Vice President Yemi Osinbajo says the problem of extreme poverty in Nigeria keeps him up at night.
Osinbajo disclosed this at a dinner and Interactive Session with Faculty Members, Harvard Business School (HBS) on Tuesday in Lagos.
The vice president featured alongside Srikant Datar, Professor of Business Administration (HBS), and Bayo Ogunlesi, a Nigerian investment banker at a question and answer session moderated by Hakeem Bello-Osagie, Chairman of Metis Capital Partners.
“I think what keeps me up at night has to do with extreme poverty; the issue is that the largest number of those who vote for us are the very poor. “The promises that government makes to them is that their lives will be better and obviously they are looking at their lives being better in the shortest possible time.
“I will like to see Nigeria being an industrialized nation in the next 10 years; a very strong middle class and most people living above the poverty line,’’
Osinbajo said that a lot of government policies were taking into account people at the bottom of the pyramid with a focus on agriculture and getting credit facilities to farmers in order to achieve self-sufficiency.

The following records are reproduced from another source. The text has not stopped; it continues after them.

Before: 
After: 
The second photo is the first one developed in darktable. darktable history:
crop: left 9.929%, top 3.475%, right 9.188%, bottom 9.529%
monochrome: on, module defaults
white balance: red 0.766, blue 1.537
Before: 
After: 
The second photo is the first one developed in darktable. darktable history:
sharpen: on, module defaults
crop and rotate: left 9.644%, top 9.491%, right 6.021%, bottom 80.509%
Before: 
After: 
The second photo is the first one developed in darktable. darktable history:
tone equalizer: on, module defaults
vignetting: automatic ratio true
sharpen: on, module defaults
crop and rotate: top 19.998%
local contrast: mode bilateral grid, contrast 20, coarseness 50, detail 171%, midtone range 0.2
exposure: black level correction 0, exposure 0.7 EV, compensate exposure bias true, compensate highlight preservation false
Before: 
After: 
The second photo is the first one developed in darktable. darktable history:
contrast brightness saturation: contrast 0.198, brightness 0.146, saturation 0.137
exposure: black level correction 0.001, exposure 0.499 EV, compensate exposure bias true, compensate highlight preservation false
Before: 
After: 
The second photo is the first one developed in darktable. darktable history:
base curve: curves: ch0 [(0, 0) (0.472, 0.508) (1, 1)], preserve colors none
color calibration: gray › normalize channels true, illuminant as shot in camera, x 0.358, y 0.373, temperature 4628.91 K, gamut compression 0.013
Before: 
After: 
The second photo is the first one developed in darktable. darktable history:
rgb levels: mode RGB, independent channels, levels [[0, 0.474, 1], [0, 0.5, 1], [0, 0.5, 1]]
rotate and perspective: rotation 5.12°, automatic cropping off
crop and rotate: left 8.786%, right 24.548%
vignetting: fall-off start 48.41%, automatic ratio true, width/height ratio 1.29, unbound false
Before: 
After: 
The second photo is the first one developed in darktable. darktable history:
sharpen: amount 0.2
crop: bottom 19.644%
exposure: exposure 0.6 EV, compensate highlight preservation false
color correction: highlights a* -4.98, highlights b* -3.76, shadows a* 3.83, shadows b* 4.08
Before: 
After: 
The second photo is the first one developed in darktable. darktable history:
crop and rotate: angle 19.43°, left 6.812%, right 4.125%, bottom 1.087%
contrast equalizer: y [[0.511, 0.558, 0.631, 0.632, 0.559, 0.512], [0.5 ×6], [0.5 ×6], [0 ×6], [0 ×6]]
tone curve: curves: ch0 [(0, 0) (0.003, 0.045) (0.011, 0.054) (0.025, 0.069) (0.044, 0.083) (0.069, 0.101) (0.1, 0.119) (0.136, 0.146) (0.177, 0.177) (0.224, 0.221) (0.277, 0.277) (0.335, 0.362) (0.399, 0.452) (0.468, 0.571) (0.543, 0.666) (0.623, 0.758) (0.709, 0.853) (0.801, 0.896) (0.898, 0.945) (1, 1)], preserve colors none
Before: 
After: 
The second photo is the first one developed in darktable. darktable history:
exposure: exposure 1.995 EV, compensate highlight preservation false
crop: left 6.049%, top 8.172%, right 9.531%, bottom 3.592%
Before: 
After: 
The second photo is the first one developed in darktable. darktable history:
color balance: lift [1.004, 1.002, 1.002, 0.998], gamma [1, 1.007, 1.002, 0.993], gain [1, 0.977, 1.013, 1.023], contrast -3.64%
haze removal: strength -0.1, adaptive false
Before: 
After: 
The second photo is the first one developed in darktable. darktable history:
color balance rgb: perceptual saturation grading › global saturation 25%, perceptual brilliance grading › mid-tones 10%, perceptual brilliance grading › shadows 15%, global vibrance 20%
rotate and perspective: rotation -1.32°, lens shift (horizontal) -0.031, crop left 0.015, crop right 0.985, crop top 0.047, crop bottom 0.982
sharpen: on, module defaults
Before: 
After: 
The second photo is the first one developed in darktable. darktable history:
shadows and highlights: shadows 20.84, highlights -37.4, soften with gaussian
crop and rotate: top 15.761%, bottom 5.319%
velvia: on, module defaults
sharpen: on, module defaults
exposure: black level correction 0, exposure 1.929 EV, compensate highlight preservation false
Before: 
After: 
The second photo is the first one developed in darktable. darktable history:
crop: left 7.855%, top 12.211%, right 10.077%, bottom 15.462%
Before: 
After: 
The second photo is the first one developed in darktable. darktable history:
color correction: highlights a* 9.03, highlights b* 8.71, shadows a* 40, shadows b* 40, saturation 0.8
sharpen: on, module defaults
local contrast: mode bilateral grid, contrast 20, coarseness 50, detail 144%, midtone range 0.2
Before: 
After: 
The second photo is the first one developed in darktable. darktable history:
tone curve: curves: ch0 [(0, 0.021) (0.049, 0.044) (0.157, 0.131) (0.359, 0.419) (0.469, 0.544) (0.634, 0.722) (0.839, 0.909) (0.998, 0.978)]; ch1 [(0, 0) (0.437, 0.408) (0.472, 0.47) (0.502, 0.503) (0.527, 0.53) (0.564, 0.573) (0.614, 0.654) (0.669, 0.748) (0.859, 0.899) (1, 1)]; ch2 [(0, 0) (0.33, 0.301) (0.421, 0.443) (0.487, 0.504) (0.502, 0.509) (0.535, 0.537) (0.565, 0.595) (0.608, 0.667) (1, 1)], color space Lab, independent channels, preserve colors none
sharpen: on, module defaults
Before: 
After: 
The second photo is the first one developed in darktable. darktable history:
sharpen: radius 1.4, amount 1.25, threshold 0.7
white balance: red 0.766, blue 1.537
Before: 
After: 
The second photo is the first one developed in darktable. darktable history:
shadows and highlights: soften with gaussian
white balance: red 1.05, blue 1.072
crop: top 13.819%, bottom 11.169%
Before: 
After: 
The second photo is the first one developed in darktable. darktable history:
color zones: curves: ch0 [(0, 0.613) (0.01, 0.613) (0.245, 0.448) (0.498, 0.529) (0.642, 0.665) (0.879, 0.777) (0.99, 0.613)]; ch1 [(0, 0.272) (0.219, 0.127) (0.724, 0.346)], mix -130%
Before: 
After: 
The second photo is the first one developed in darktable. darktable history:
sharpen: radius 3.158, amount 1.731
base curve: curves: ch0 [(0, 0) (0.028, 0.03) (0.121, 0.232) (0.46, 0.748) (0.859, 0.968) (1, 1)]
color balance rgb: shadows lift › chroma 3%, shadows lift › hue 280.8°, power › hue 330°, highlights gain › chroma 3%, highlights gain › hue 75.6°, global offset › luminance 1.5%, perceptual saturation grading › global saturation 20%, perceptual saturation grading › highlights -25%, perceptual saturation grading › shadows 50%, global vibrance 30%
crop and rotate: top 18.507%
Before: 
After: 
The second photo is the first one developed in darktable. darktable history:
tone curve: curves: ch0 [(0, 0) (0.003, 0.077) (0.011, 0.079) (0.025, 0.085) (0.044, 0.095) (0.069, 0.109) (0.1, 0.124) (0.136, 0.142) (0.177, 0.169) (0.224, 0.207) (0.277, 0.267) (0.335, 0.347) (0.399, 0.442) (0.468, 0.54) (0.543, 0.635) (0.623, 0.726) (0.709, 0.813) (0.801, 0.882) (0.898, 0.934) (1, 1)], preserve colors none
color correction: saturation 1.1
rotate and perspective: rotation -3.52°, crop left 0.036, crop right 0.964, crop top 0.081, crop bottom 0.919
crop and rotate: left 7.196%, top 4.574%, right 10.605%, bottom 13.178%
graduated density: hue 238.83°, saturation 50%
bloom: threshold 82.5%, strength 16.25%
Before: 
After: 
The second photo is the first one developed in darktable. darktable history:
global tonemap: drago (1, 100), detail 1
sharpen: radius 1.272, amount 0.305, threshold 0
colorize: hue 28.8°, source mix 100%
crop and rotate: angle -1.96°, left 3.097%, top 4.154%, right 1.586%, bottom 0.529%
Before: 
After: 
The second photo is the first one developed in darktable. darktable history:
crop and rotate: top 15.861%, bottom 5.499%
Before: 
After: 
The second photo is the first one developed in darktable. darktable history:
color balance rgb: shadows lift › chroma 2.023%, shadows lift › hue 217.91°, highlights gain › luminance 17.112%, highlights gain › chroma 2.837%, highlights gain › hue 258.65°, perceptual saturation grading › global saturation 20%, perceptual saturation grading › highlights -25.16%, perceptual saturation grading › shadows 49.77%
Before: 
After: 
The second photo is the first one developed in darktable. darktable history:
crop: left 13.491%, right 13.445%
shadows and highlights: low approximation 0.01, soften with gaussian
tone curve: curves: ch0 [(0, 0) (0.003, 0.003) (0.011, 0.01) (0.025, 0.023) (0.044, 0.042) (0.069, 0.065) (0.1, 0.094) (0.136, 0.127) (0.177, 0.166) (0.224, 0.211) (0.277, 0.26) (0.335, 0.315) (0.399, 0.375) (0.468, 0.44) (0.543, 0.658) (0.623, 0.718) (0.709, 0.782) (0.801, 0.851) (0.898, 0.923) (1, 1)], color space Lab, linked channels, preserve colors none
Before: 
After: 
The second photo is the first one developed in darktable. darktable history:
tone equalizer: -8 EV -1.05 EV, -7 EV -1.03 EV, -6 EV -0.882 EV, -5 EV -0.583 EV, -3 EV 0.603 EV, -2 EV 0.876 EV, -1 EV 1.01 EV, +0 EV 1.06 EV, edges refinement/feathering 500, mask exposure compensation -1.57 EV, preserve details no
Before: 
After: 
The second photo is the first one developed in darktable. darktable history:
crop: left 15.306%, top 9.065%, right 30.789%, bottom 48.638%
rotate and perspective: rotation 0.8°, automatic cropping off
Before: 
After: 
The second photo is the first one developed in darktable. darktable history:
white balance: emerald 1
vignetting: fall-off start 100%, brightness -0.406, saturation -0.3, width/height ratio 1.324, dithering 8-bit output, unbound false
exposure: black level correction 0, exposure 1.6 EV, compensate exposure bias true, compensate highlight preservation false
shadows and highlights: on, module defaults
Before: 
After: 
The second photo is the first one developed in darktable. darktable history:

He said that many farmers in the country had been lifted out of poverty by this administration. According to him, a lot of attention had also been given to the Social Intervention Programmes (SIPs) which factored the provision of cheap credit to petty traders at the bottom of the pyramid.
The vice president told the HBS that Nigeria was open to business with its various potentials and urged Nigerian investors abroad to look homewards.
“If you are going to do business anywhere in Africa, it has to be Nigeria. “This is where you have the energy; you have the drive. “
We are already seeing that kind of activity; business people will always be driven by profit.